▸ TAREA PENDIENTE
Retoma el texto sobre el juicio de Toynbee acerca de Hitler y continúalo después de su última oración.

▸ FRAGMENTO
▽

Pero lejos de esas grabaciones que aparecieron en 2009 donde Michael Jackson le decía al rabino Shmuley Boteach que Hitler le parecía un genio, para Toynbee el líder alemán tomó muy malas decisiones. “Si las cartas de Hitler no hubiesen estado en manos de Hitler, sino de Augusto, de Han Liu Pang o de Ciro, ¿qué no habría hecho con ellas un hombre de estos, auténticamente genial? Seguramente hubiera dado a la Europa de Hitler la forma de un imperio ecuménico que habría durado, por lo menos, cuatro siglo después de la muerte del fundador”. Desde luego, hay un vicio en la interpretación pero, ¿es posible reprimirlo? ¿De qué serviría analizar al Führer como algo ajeno a lo propio, como un animal extinto que habitó en un planeta lejano? ¿Qué sentido tiene seguir exigiendo una objetividad que por una sobreactuación de respeto y solemnidad nos impide pensar la relación entre la historia y nuestro presente?

△

▸ EXTRACTOS DE REGISTROS
▽

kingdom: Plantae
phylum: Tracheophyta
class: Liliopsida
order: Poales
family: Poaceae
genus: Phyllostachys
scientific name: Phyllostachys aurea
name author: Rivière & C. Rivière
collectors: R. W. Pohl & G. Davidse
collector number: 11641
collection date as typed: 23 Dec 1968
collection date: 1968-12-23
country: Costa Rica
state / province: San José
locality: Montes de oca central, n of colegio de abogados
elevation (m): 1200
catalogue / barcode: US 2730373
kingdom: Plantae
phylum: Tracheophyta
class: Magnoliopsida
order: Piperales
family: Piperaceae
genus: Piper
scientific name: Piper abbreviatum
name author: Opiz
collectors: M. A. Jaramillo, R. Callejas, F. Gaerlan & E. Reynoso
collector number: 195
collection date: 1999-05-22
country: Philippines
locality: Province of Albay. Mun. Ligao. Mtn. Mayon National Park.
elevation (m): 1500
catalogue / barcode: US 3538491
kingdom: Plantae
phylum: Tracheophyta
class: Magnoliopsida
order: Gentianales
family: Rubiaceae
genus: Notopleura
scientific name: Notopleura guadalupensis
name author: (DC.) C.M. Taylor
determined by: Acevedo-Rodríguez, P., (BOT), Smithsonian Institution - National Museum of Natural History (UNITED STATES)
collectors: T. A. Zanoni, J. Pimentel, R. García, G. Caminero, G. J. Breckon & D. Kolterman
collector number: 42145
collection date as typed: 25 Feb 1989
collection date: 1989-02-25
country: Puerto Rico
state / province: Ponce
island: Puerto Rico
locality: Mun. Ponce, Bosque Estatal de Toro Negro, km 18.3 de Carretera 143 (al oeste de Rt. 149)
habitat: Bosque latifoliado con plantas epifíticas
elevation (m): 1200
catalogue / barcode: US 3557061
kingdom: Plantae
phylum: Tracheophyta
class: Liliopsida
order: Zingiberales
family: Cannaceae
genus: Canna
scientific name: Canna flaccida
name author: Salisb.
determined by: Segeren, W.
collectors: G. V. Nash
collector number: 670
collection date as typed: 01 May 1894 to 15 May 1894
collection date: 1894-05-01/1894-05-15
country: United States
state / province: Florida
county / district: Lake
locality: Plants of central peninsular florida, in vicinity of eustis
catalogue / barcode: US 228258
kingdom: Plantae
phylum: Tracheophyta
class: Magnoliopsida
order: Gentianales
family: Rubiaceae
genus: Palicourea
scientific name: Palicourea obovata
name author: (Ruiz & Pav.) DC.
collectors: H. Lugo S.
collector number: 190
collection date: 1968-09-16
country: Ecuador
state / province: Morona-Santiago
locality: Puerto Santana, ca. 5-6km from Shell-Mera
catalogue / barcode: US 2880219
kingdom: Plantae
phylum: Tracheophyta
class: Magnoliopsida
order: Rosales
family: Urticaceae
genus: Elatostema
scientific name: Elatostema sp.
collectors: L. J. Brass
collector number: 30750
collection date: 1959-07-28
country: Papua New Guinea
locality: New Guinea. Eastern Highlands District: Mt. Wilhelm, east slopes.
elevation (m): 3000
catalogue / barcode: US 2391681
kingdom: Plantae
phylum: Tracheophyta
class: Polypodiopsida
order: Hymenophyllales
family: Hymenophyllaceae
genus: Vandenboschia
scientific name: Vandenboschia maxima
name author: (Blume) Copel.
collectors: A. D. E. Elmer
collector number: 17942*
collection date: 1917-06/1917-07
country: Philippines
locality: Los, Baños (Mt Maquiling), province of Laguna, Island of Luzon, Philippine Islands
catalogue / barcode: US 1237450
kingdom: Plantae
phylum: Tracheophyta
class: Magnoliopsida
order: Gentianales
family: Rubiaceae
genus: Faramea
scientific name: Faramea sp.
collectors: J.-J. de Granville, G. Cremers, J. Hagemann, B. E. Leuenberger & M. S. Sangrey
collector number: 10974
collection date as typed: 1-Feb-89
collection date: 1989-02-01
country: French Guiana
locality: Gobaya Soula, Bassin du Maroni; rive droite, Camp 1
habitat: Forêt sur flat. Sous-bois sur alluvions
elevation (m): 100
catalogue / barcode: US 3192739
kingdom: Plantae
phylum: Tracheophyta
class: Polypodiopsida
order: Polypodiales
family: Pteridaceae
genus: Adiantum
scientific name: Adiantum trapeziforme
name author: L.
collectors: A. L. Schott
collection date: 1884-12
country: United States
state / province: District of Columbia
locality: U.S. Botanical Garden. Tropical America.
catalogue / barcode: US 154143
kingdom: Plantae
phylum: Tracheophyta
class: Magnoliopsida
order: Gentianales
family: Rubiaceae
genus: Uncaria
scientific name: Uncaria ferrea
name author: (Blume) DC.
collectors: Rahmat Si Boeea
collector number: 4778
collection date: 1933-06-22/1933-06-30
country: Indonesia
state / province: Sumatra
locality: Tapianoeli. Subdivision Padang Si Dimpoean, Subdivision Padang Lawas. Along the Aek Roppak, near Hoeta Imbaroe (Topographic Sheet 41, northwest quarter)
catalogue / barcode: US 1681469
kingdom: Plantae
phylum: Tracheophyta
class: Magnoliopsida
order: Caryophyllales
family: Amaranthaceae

△

▸ RESPUESTA DEL EJERCICIO
II
El año pasado apareció en una de los mejores interpretaciones cinematográficas de la historia: se trata de Ha vuelto, una película alemana (basada en el best seller homónimo de Timur Vermes) que hace revivir a Hitler en el año 2014. Con tintes de sátira, humor negro e incorrección política, el film logra encastrar el absurdo en los difíciles moldes de la verosimilitud. El protagonista despierta en donde estuvo su búnker y no comprende absolutamente nada: “¿Caí en un coma y me perdí de la victoria?”. Sale a caminar en busca de la cancillería del Reich porque “¡el pueblo alemán está en juego!”, sin embargo se encuentra con un mundo nuevo con autos modernos en las calles y gente transportándose en segway. Las personas lo miran, se toman selfies amistosas con él, parecen adorarlo. Un movilero que acaba de ser despedido lo encuentra y, conociendo el furor que empezó a generar entre todos los que lo veían, decide recorrer Alemania con él filmando una especie de serie documental. Hitler habla con la gente, le pregunta sobre sus problemas cotidianos con el Estado, con otras comunidades, la fragmentación de la identidad nacional. En esas conversaciones se deja ver su racismo pero, desde luego, muchos están de acuerdo con él. Es ahí adonde aparecen las conexiones de época: hay alemanes que quieren echar del país a muchas colectividades extranjeras.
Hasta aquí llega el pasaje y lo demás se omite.